Botox and Us

We should not be surprised that in the Pfizer-Allergan deal, creating $150 billion of value across the global medicine chest that covers everything from diabetes, cardiovascular health and oncology, there is the particular fascination with and column inches dedicated to Botox, the Allergan product to deal with wrinkles in our skin. One billion of us on the planet over 60 means that the market for healthy looking skin is huge and growing - 2 billion of us over 60 by 2050. What's surprising is that more companies, in any sector are not looking at longevity as a market opportunity. Or as BlackRock recently noted in their White Paper, "Longevity Changes Everything" and could be a lever for commercial, workplace and workforce strategies.

But the thing about the Botox fascination is that because it is thought to be an affluent luxury, it masks the underlying idea about aging and health, most recently articulated by none other than the WHO in their new Ageing and Health Report. As the WHO has noted, with lives extending into our 80s, 90s and beyond as a matter of course, the importance of skin health to an active aging, is an essential part of any serious health strategy. The WHO idea is to restructure our health policy from the singular 20th century focus on combating disease - Communicable and Non-Communicable - to one dedicated to achieving functional ability that will have consequences beyond better health itself to broader societal goals of economic growth. The WHO has nothing less in its strategic sights than a "Decade of Healthy Ageing" from 2020-2030, when the world will be tipping to more old than young, a condition already present among the developed OECD countries on the planet. In this new paradigm - one that is a consequence of the profound demographic shift of population aging - fiscal sustainability and economic growth are only possible if we also shift our expectations of aging to engagement, activity, work and contribution.

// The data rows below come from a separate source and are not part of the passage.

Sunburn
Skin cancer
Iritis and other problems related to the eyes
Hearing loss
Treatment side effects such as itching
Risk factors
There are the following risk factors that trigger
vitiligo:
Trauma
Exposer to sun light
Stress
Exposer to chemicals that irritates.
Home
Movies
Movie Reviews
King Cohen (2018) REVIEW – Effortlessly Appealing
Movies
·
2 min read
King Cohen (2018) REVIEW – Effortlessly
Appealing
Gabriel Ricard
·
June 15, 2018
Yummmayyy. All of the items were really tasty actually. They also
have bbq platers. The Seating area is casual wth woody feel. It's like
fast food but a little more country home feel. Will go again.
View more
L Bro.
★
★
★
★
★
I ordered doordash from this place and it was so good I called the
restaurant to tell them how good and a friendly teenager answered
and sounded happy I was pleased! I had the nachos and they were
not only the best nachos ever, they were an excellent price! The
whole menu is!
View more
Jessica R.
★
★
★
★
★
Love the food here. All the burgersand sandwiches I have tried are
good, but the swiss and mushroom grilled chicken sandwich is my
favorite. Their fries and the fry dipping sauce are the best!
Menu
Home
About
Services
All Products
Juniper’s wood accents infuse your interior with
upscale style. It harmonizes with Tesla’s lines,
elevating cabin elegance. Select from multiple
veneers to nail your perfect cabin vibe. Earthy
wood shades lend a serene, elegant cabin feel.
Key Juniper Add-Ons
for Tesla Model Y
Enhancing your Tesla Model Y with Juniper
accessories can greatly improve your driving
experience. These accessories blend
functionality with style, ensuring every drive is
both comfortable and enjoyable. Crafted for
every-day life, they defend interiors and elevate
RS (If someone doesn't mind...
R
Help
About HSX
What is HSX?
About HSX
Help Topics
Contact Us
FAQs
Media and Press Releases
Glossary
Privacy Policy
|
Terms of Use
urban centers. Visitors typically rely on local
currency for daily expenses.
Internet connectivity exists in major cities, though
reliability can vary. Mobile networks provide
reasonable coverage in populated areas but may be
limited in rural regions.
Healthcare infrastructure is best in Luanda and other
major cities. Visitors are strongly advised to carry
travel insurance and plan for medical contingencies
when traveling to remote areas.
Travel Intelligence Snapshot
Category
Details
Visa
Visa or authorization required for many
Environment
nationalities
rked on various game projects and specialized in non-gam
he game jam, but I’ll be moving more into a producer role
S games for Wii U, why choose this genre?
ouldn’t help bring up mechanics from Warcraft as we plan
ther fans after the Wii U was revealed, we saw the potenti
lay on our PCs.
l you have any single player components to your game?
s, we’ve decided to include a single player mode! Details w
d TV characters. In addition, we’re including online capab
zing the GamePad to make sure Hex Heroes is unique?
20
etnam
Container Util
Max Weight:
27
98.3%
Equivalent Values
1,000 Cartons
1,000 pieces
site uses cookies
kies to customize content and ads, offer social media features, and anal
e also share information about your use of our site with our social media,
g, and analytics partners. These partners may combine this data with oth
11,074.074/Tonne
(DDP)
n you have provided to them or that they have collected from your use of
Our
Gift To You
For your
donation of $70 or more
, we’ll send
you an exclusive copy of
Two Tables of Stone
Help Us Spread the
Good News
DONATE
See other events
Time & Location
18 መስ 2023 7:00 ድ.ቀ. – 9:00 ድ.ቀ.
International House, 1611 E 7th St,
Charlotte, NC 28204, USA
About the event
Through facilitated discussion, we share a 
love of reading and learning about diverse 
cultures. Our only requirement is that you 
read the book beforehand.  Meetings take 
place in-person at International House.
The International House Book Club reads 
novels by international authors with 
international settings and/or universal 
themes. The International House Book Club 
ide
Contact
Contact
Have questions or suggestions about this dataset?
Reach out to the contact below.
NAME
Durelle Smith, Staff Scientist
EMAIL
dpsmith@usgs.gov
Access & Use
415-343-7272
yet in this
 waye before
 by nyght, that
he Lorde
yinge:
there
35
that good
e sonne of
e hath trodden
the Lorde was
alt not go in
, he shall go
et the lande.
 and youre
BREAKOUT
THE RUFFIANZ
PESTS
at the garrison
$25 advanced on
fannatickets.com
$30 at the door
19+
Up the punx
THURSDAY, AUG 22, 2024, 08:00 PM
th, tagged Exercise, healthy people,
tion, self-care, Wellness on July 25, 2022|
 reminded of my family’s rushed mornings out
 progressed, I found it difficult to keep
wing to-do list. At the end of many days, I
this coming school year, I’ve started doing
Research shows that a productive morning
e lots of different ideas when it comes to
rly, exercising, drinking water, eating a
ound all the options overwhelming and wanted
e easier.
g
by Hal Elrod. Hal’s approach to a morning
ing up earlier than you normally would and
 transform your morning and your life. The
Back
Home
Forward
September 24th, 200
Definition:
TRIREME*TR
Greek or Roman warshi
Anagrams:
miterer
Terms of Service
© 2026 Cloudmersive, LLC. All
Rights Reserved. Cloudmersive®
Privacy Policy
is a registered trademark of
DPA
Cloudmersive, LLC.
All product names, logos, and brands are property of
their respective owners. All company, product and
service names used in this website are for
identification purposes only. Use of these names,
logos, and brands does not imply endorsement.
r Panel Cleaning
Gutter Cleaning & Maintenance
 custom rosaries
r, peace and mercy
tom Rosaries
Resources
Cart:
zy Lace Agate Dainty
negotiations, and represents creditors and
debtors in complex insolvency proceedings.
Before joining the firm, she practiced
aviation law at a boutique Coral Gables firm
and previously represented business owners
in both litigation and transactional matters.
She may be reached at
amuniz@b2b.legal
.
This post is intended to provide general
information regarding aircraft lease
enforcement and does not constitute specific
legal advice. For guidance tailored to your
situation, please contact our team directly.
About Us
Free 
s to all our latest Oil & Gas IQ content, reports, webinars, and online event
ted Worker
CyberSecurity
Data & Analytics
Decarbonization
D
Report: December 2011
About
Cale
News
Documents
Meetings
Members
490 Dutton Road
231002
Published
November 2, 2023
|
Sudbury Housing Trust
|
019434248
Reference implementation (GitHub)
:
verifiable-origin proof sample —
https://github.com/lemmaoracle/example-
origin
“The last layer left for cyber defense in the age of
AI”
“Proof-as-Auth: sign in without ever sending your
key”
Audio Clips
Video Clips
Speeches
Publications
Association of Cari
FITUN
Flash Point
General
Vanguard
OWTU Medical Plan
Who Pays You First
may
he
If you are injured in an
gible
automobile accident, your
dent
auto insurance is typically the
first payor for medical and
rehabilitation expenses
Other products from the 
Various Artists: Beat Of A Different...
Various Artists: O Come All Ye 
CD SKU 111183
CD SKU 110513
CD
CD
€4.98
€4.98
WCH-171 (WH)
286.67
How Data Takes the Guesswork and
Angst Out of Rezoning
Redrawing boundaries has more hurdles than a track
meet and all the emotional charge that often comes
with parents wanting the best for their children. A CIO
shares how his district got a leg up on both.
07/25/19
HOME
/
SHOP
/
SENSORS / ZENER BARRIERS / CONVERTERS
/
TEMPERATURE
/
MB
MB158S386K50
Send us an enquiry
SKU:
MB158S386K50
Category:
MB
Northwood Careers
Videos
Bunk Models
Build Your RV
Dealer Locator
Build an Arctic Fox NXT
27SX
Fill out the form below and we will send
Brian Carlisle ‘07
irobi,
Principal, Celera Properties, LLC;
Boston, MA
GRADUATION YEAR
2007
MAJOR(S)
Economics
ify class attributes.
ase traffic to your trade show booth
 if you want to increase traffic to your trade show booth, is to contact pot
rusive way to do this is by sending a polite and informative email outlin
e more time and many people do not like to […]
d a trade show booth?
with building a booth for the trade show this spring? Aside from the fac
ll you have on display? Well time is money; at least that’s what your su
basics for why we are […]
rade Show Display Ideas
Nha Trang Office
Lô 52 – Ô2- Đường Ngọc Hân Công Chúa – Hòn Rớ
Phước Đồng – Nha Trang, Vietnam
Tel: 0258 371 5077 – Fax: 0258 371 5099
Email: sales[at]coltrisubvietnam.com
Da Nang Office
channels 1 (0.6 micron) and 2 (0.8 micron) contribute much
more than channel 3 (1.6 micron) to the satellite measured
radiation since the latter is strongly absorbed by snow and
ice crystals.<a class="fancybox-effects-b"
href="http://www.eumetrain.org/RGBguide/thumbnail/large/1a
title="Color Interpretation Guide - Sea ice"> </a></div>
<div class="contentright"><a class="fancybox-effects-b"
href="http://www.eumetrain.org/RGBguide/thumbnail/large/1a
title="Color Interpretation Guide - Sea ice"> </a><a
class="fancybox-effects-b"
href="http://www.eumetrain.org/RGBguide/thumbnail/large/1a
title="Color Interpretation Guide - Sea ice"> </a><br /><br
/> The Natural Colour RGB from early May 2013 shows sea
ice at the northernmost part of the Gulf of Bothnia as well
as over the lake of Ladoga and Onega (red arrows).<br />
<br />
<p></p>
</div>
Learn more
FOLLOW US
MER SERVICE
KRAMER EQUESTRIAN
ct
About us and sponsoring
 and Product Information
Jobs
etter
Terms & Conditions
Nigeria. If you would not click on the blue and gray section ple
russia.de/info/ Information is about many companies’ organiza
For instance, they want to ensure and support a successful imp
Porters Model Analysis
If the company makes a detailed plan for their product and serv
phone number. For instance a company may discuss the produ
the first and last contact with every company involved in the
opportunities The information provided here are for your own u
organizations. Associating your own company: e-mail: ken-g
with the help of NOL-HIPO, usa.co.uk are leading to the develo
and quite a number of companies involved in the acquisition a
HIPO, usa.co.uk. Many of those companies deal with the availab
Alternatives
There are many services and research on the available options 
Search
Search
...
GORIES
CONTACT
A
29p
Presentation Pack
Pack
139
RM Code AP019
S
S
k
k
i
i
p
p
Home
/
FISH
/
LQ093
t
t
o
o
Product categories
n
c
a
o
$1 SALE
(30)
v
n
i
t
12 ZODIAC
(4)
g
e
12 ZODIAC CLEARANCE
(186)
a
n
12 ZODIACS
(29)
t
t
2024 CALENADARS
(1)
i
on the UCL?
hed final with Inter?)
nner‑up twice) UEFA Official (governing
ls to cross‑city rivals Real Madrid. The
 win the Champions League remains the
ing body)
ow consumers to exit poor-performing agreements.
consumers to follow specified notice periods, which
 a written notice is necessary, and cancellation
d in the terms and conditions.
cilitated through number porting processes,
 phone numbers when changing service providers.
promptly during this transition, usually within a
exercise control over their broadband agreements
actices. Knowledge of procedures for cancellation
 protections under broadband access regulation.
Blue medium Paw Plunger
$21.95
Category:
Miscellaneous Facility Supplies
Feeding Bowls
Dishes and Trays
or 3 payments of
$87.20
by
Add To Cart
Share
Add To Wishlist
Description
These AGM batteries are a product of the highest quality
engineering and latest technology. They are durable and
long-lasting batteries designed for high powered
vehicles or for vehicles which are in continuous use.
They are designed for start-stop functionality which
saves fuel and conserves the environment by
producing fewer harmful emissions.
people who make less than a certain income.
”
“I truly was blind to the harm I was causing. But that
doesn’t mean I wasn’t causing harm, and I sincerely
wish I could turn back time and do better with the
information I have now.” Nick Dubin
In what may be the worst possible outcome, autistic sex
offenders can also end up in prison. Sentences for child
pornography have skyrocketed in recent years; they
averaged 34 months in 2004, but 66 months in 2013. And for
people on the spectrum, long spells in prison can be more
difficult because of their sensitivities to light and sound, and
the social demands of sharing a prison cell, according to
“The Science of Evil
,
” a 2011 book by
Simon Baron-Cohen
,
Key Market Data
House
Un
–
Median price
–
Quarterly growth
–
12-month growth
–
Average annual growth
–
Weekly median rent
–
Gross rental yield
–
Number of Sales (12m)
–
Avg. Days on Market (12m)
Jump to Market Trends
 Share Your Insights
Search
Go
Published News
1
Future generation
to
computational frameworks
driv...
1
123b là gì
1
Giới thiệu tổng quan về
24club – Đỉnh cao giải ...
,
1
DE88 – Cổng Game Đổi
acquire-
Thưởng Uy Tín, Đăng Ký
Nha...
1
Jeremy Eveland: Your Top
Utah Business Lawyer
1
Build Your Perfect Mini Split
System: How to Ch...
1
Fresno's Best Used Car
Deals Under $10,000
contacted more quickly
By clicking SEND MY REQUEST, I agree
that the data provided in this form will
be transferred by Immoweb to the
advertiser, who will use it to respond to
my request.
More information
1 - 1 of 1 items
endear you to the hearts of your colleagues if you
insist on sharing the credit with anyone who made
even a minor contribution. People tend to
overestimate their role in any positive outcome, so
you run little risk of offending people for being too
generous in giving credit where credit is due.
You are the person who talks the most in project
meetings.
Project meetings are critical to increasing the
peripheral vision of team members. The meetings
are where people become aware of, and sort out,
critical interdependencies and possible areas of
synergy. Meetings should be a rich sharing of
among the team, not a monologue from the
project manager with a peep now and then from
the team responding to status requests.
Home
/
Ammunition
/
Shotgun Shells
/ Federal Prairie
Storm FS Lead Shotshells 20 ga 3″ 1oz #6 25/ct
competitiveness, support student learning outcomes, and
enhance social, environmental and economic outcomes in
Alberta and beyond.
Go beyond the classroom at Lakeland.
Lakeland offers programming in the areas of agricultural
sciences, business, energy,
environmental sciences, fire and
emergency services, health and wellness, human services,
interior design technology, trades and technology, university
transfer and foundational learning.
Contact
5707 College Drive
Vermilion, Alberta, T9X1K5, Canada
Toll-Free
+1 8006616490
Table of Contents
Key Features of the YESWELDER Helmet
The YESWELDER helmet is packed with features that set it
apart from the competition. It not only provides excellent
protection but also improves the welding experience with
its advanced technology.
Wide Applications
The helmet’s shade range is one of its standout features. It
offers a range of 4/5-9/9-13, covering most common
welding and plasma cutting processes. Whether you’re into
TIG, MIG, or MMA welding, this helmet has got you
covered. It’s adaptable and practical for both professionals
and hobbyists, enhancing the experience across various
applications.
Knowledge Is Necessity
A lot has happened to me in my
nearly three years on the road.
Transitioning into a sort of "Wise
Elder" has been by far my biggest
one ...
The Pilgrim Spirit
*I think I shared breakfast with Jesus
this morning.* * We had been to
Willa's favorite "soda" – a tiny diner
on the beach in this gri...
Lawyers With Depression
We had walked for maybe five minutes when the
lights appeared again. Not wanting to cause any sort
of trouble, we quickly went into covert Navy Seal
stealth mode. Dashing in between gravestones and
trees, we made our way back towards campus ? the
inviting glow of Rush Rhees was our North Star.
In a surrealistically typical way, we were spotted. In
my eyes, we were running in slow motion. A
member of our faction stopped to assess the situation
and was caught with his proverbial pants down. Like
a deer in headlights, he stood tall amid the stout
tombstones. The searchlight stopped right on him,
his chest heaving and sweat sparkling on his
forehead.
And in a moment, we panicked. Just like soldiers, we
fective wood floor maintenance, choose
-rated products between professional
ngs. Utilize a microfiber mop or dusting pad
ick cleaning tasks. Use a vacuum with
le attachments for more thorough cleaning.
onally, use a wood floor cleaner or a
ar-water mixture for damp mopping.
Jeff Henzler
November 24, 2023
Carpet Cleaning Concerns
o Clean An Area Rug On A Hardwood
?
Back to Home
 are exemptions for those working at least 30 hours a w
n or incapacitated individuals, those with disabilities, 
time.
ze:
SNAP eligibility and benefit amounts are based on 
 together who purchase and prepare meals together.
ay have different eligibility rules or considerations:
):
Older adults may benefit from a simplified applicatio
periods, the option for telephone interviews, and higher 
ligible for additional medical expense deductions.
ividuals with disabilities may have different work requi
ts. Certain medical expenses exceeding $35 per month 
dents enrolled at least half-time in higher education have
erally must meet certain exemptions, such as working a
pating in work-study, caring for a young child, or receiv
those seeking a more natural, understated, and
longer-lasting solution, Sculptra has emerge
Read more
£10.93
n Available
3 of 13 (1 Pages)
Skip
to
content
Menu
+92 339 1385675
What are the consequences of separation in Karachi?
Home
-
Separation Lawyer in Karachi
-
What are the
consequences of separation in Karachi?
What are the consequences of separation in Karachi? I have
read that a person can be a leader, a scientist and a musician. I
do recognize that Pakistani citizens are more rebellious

This is where there is a new 21st century health approach to aging in such areas as skin, vision, hearing and muscle and bone mass. One way to get there, of course is to treat as friends, partners and collaborators the companies who are at the center of medical innovation that will fuel the functional ability we seek. The Pfizer-Allergan deal is happening precisely because there is a good management strategy to return more value to shareholders and in the process enable the resources for R&D that will give us many of the tools for a healthier and more active increased longevity.

If moving an official tax address from 42nd street to Technology Park, Dublin delivers that opportunity to the tune of tens of billions, why wouldn't Ian Read take that decision and why wouldn't we applaud it? How is it any different from the multitude of decisions we observe across industries and sectors where decision are being made that will benefit society, especially critical during this transformational moment? Perhaps think of it as a Fourth Industrial Revolution - characterized and driven by the two demographic legs of longevity and population aging?

Nestles' foray into health - its Nestle Skin Health recent acquisition and build out of its nutritional business - is itself built on the recognition of a grand new market based on an aging strategy. Or, take Intel, which is investing in innovative technology to enable telehealth for remote patient monitoring, a benefit to all of us, over and under 60 who will no longer have to travel to doctors' offices or hospitals for many diagnosis and treatment advice.

What all these companies have in common is their appreciation of the huge consumer need for products and services connected to our aging societies. The value this creates for shareholders comes from such strategic insights applied to the marketplace. We should welcome all of this, whether their address is in New York or Timbuktu.